Исходный отрывок:
++++++++++
Промежуток между казнью Сократа и приходом Александра был периодом подготовки нового миропонимания и крушения трагедийной культуры. И если христианству, которому были необходимы мученики, угодно было увидеть такого дохристианского мученика в Сократе, то мы сейчас вправе спросить: мученика за что? Не за «число» ли, гармонирующее «оргиазм»? И наш ответ: нет! Не платоновский Сократ — сам Платон был апологетом этого дара эллинов. Он своим жутким идеальным государством попытался спасти Элладу, ее гражданственность, ее полис, дав ему новое устроение. Это он хотел сохранить тот удивительный дар эллина: искусство гармонизировать оргиазм. Вот почему придавал он такое значение агонистике и музыкально-ритмическому воспитанию юношества. Сократ же был «мучеником» за героическую личность, выразительницу победоносного тщеславия эллинов. Сам Сократ при всем величии его самопожертвования был все-таки, как было сказано, «монстром тщеславия».
++++++++++
Задача: Что, по словам отрывка о Сократе и Платоне, Платон пытался спасти своим идеальным государством?

Исходные данные:
++++++++++
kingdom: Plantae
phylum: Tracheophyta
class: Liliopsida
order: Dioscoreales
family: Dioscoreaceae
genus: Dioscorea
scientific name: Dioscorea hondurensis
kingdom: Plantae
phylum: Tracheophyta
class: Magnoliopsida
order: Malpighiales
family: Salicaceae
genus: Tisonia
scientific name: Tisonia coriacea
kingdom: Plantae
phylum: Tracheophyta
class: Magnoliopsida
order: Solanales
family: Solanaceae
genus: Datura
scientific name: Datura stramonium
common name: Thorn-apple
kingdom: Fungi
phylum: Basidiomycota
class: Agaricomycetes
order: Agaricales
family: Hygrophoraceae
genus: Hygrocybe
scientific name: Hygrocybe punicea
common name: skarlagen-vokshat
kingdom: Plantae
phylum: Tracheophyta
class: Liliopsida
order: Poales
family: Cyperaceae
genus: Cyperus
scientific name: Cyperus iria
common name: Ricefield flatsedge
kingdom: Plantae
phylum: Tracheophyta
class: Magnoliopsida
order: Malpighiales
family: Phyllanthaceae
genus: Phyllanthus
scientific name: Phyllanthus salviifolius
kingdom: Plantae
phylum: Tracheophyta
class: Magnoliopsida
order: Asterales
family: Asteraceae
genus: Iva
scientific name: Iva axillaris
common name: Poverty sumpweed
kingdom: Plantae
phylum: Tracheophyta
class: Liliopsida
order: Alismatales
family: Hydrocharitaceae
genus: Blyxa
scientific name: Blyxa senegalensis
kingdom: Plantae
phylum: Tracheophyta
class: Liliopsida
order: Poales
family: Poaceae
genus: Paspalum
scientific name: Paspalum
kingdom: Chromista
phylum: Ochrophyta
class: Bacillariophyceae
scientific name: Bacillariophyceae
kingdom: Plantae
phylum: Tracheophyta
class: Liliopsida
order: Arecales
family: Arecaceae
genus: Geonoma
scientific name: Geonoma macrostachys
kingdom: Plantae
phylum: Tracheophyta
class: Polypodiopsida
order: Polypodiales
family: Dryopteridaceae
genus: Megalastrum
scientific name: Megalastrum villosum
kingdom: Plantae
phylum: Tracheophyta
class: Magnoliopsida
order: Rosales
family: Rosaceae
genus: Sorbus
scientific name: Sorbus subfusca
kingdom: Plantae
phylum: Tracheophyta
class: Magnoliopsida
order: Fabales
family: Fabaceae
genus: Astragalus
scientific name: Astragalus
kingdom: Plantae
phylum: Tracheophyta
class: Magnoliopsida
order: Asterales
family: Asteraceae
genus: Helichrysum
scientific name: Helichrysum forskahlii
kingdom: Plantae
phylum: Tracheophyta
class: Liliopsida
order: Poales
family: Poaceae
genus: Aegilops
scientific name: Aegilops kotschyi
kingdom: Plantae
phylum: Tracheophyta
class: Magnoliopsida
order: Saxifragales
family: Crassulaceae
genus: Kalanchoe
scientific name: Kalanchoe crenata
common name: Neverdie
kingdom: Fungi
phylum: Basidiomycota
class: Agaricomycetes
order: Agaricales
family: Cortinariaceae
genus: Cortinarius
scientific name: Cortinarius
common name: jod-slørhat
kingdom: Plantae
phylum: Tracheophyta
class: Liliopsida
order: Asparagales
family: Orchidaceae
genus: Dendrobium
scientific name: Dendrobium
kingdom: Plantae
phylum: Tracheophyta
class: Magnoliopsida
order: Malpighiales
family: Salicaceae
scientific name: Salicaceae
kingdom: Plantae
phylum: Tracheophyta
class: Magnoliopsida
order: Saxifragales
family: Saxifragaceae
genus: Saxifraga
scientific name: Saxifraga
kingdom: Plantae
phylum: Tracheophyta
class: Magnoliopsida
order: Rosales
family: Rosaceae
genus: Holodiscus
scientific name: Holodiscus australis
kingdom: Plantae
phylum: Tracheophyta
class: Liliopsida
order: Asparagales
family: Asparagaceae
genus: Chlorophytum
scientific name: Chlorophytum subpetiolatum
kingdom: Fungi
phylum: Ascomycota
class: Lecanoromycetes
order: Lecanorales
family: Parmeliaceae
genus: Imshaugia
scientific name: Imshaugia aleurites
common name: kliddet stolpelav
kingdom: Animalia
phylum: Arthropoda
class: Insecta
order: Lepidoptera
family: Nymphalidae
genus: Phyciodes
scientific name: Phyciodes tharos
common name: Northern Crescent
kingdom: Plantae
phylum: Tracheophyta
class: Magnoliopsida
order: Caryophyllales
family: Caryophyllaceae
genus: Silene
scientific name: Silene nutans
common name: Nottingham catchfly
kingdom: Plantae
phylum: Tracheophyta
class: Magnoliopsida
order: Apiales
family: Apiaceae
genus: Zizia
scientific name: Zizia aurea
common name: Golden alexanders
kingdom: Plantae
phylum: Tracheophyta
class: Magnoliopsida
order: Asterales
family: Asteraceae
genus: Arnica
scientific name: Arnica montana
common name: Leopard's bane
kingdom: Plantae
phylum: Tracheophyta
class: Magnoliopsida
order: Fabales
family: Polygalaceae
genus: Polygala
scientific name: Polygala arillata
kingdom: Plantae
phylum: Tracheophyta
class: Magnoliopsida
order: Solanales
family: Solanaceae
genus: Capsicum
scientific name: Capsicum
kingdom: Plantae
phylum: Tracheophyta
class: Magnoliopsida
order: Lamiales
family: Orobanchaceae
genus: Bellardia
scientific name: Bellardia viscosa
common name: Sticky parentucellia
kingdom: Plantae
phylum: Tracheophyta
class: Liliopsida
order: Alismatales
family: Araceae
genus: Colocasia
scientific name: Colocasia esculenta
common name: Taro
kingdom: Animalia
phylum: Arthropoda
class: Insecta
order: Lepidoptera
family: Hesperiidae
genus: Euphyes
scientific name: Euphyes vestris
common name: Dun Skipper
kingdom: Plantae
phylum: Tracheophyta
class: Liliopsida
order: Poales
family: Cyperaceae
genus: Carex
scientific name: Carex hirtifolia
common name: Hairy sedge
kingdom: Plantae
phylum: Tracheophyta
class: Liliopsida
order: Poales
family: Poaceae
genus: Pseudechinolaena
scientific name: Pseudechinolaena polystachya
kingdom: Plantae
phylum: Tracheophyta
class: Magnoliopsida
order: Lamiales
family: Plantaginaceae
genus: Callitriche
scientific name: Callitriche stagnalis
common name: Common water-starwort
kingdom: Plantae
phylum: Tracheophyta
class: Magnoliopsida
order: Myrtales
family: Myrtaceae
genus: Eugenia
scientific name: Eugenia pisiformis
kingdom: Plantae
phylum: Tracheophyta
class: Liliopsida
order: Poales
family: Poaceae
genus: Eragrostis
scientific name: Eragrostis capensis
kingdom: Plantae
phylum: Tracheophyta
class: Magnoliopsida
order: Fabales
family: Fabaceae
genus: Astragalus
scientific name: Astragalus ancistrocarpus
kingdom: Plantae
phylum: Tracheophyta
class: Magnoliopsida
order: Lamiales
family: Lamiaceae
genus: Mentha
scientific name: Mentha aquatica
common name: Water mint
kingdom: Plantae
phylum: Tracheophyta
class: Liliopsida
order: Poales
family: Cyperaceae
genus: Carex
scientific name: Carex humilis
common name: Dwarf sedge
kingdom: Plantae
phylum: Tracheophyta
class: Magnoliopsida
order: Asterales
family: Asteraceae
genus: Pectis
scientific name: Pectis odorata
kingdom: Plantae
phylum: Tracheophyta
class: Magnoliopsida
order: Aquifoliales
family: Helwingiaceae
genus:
++++++++++
Выполненное задание: Элладу, ее гражданственность и ее полис, дав ему новое устроение.